* [What the exercise asks] Reproduce, word for word, all of the text read from the pages in the material below, leaving out the pictures.

* [Supplied information]

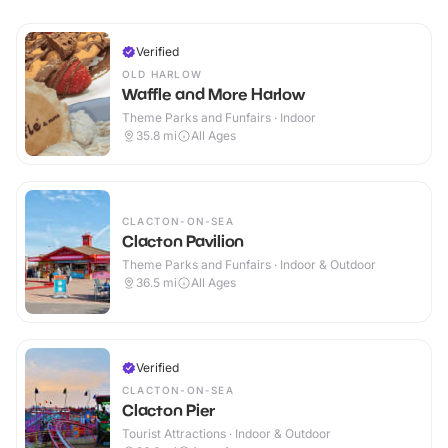
Verified
OLD HARLOW
Waffle and More Harlow
Theme Parks and Funfairs · Indoor
35.8
mi
All Ages
CLACTON-ON-SEA
Clacton Pavilion
Theme Parks and Funfairs · Indoor & Outdoor
36.5
mi
All Ages
Verified
CLACTON-ON-SEA
Clacton Pier
Tourist Attractions · Indoor & Outdoor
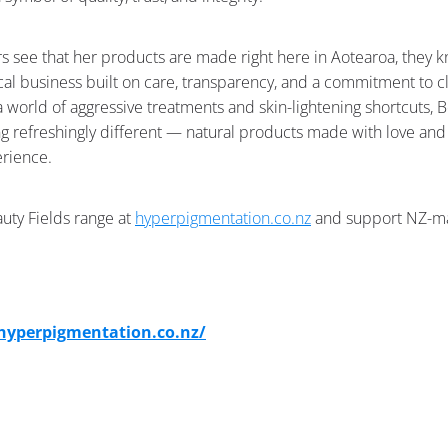
see that her products are made right here in Aotearoa, they k
cal business built on care, transparency, and a commitment to c
 a world of aggressive treatments and skin-lightening shortcuts, 
g refreshingly different — natural products made with love an
erience.
uty Fields range at
hyperpigmentation.co.nz
and support NZ-m
/hyperpigmentation.co.nz/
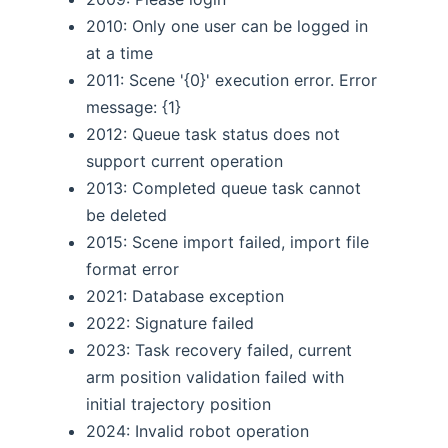
2010: Only one user can be logged in
at a time
2011: Scene '{0}' execution error. Error
message: {1}
2012: Queue task status does not
support current operation
2013: Completed queue task cannot
be deleted
2015: Scene import failed, import file
format error
2021: Database exception
2022: Signature failed
2023: Task recovery failed, current
arm position validation failed with
initial trajectory position
2024: Invalid robot operation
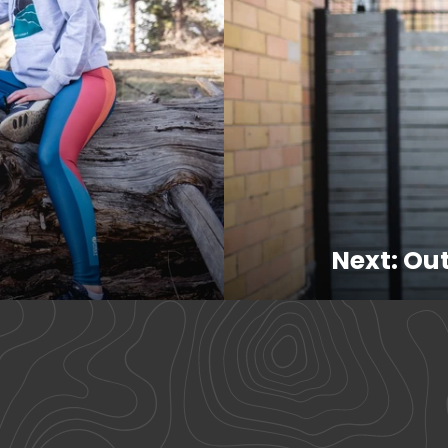
Next: Out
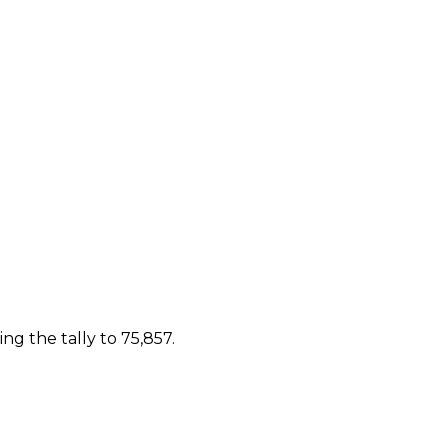
g the tally to 75,857.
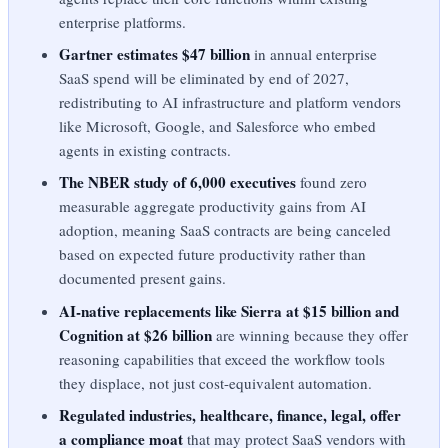
enterprise platforms.
Gartner estimates $47 billion
in annual enterprise
SaaS spend will be eliminated by end of 2027,
redistributing to AI infrastructure and platform vendors
like Microsoft, Google, and Salesforce who embed
agents in existing contracts.
The NBER study of 6,000 executives
found zero
measurable aggregate productivity gains from AI
adoption, meaning SaaS contracts are being canceled
based on expected future productivity rather than
documented present gains.
AI-native replacements like Sierra at $15 billion and
Cognition at $26 billion
are winning because they offer
reasoning capabilities that exceed the workflow tools
they displace, not just cost-equivalent automation.
Regulated industries, healthcare, finance, legal, offer
a compliance moat
that may protect SaaS vendors with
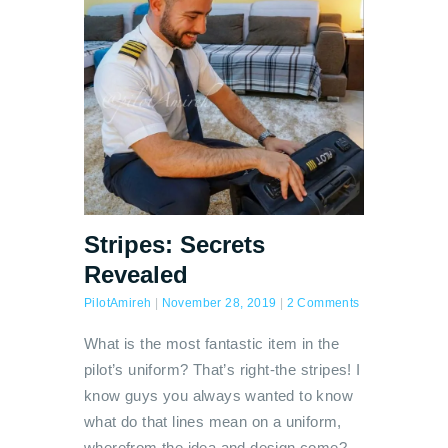
Stripes: Secrets
Revealed
PilotAmireh
|
November 28, 2019
|
2 Comments
What is the most fantastic item in the
pilot’s uniform? That’s right-the stripes! I
know guys you always wanted to know
what do that lines mean on a uniform,
wherefrom the idea and design come?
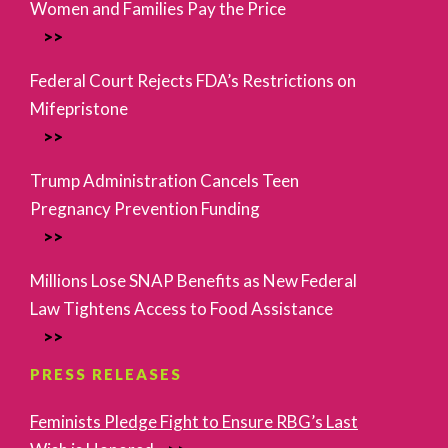
Women and Families Pay the Price
Federal Court Rejects FDA’s Restrictions on
Mifepristone
Trump Administration Cancels Teen
Pregnancy Prevention Funding
Millions Lose SNAP Benefits as New Federal
Law Tightens Access to Food Assistance
PRESS RELEASES
Feminists Pledge Fight to Ensure RBG’s Last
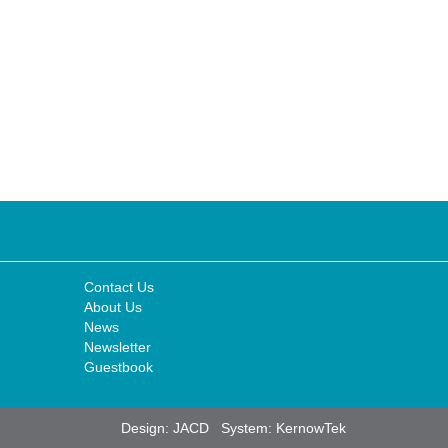
Contact Us
About Us
News
Newsletter
Guestbook
Design:
JACD
System:
KernowTek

* [Answer for this exercise]
Verified
OLD HARLOW
Waffle and More Harlow
Theme Parks and Funfairs · Indoor
35.8
mi
All Ages
CLACTON-ON-SEA
Clacton Pavilion
Theme Parks and Funfairs · Indoor & Outdoor
36.5
mi
All Ages
Verified
CLACTON-ON-SEA
Clacton Pier
Tourist Attractions · Indoor & Outdoor
see that her products are made right here in Aotearoa, they k
cal business built on care, transparency, and a commitment to c
 a world of aggressive treatments and skin-lightening shortcuts, 
g refreshingly different — natural products made with love an
erience.
uty Fields range at
hyperpigmentation.co.nz
and support NZ-m
/hyperpigmentation.co.nz/
2010: Only one user can be logged in
at a time
2011: Scene '{0}' execution error. Error
message: {1}
2012: Queue task status does not
support current operation
2013: Completed queue task cannot
be deleted
2015: Scene import failed, import file
format error
2021: Database exception
2022: Signature failed
2023: Task recovery failed, current
arm position validation failed with
initial trajectory position
2024: Invalid robot operation
Next: Out
g the tally to 75,857.
enterprise platforms.
Gartner estimates $47 billion
in annual enterprise
SaaS spend will be eliminated by end of 2027,
redistributing to AI infrastructure and platform vendors
like Microsoft, Google, and Salesforce who embed
agents in existing contracts.
The NBER study of 6,000 executives
found zero
measurable aggregate productivity gains from AI
adoption, meaning SaaS contracts are being canceled
based on expected future productivity rather than
documented present gains.
AI-native replacements like Sierra at $15 billion and
Cognition at $26 billion
are winning because they offer
reasoning capabilities that exceed the workflow tools
they displace, not just cost-equivalent automation.
Regulated industries, healthcare, finance, legal, offer
a compliance moat
that may protect SaaS vendors with
Stripes: Secrets
Revealed
PilotAmireh
|
November 28, 2019
|
2 Comments
What is the most fantastic item in the
pilot’s uniform? That’s right-the stripes! I
know guys you always wanted to know
what do that lines mean on a uniform,
wherefrom the idea and design come?
Women and Families Pay the Price
Federal Court Rejects FDA’s Restrictions on
Mifepristone
Trump Administration Cancels Teen
Pregnancy Prevention Funding
Millions Lose SNAP Benefits as New Federal
Law Tightens Access to Food Assistance
PRESS RELEASES
Feminists Pledge Fight to Ensure RBG’s Last
Contact Us
About Us
News
Newsletter
Guestbook
Design:
JACD
System:
KernowTek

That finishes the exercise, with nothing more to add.